Che succederebbe infatti se, nei prossimi mesi, a far saltare il banco non fossero i Cinque Stelle – che si limiterebbero a logorare i nervi di Salvini e dei suoi con uno stillicidio di veti e di No – ma fosse lo stesso leader leghista pressato dai suoi e nella condizione di dover uscire dall’inagibilità indotta da un immobilismo coatto? Che accadrebbe insomma – per dire una cosa concreta – se il processo dell’Autonomia, finora fortemente contrastato dai Cinquestelle a grande scorno dei governatori del nord, dovesse essere rallentato fino ad essere addirittura fermato? Semplice: il governo potrebbe saltare in aria perché Salvini sarebbe costretto a staccare la spina.
Ed ecco che a quel punto chi dovesse esplorare la possibilità di un governo di scopo o di transizione (un Conte Bis? Un esecutivo guidato da una figura di rilievo come Draghi? Chissà) con la Lega all’opposizione non avrebbe nemmeno da difendersi dalle accuse di colpo di mano che potrebbero essergli rivolte. Certo in caso di crisi di governo c’è anche la via delle elezioni anticipate. E sia i Cinque Stelle che Zingaretti avrebbero forse dei motivi per preferirle alla permanenza in Parlamento con un governo istituzionale, seppure politicamente connotato e in grado di deprivare Salvini del ruolo di mattatore che gli elargisce visibilità e consenso. I primi perché non regalerebbero alla Lega l’argomentazione di aver assecondato un’operazione di palazzo, il segretario dem perché avrebbe con le candidature la possibilità di modellare i gruppi parlamentari a immagine e somiglianza del partito che ha in mente.

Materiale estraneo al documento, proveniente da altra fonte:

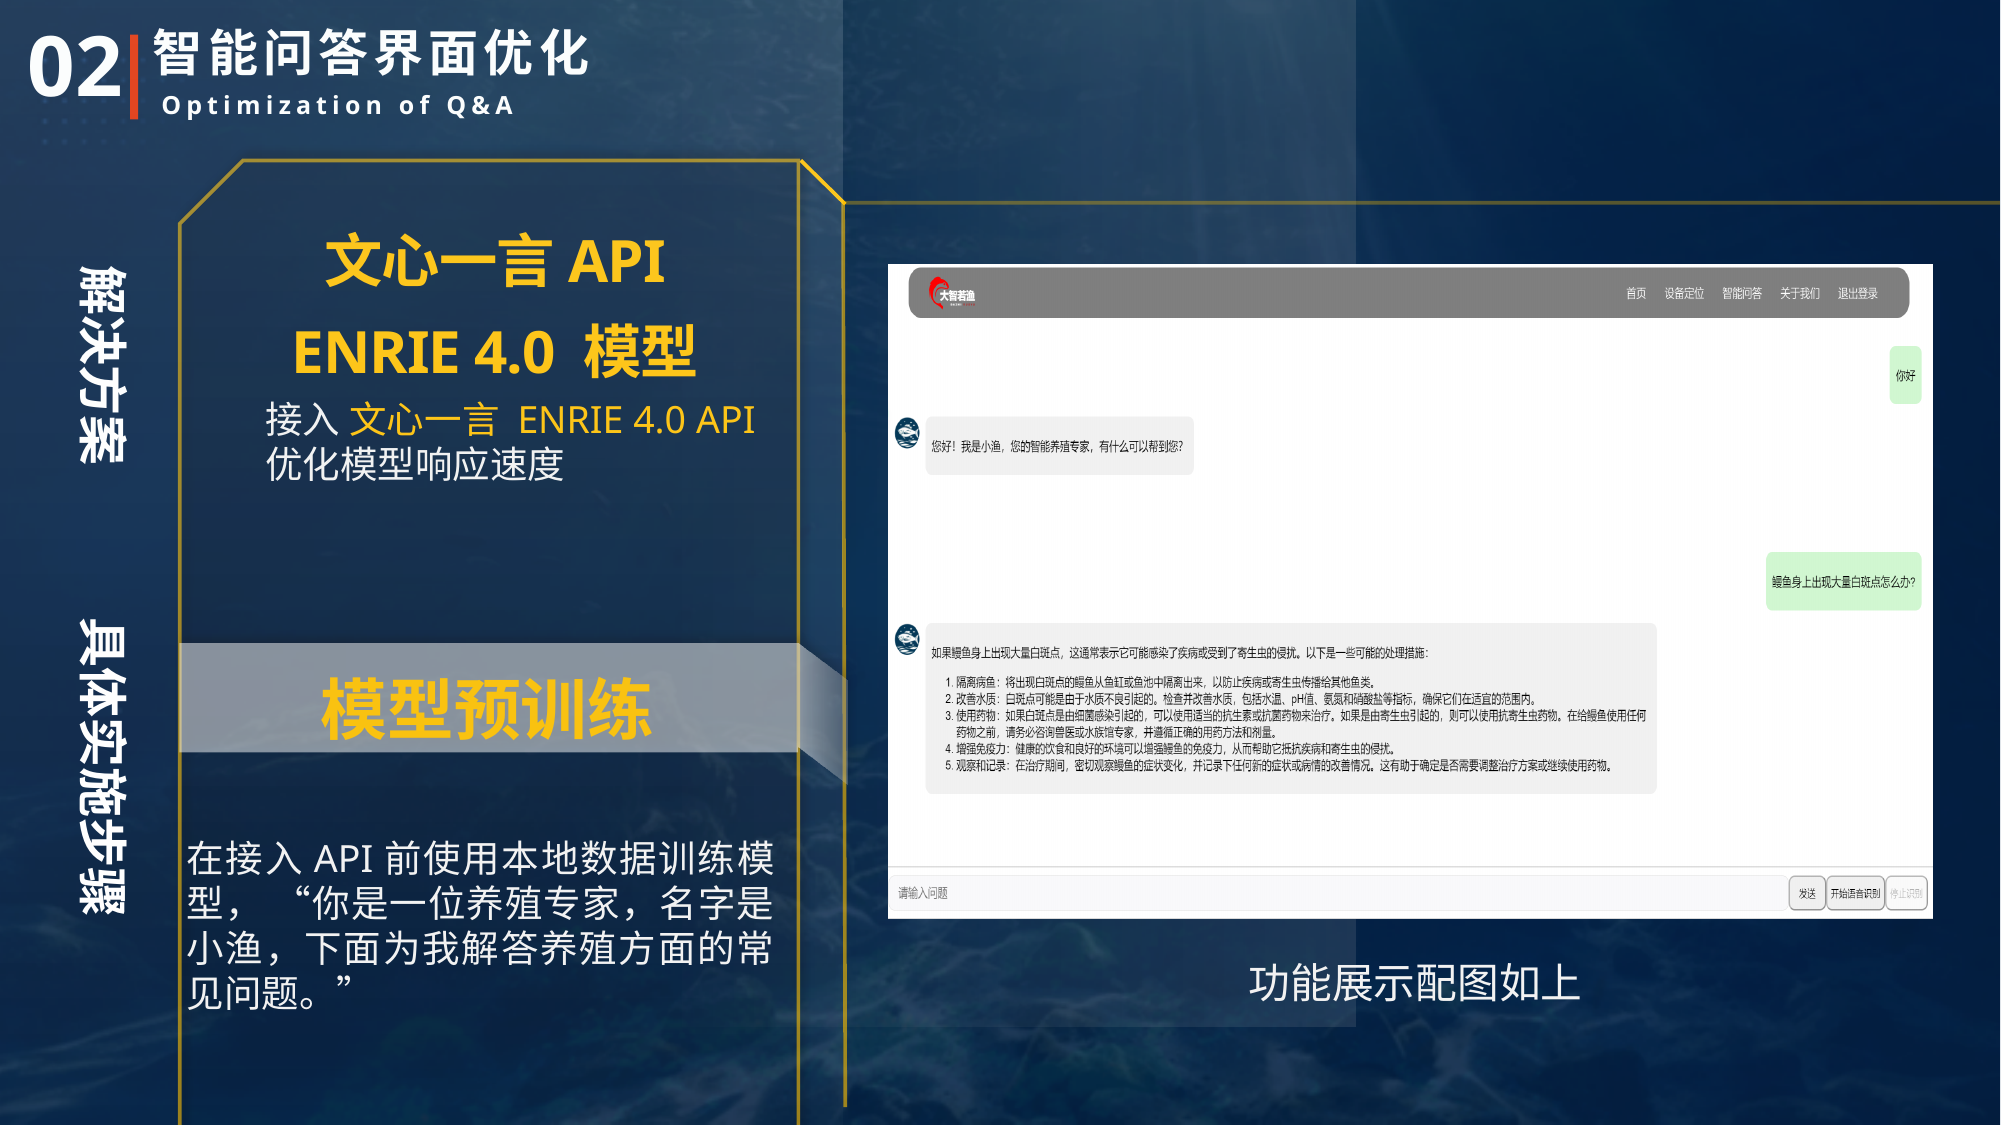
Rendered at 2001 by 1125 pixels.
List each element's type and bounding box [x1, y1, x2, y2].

text_box [0, 0, 2000, 1125]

Ma anche l’ipotesi di elezioni anticipate – non prima della primavera 2020, un tempo sufficiente per provocare Salvini al punto giusto – vedrebbero ripresentarsi la logica d’un fronte comune antileghista. Il Pd derenzizzato e il movimento Cinquestelle guidato da una leadership diversa dall’attuale si troverebbero sulla stessa barricata, in un’alleanza depurata dai veleni trascorsi perché siglata da attori diversi rispetto a una stagione già ora in dissolvenza.
Un’ipotesi, questa, benedetta sin da oggi da Davide Casaleggio e alla quale, a vario titolo e con diverso stile, stanno lavorando il presidente della camera Roberto Fico, l’outisder in cerca di ruolo e d’autore Alessandro Di Battista come gli euro pentastellati Cataldo e Corrao, i registi del voto a Von der Leyen. La politica, come insegnava un suo scienziato, è altamente irrazionale ma segue una logica ferrea. Il contratto tra Lega e Cinque Stelle è di fatto esaurito; in assenza di un centro – che non c’è più – il destino del quadro politico italiano è quello di ripolarizzarsi tra destra e sinistra.
Massimiliano Smeriglio, il vice di Zingarettti in Regione Lazio, dice spesso quello che il segretario Dem pensa ma tace. Che la vocazione maggioritaria del Pd è un’illusione, che occorre porsi il problema delle alleanze, che se Salvini federa la destra compito del Pd è federare la sinistra. La logica delle cose appunto.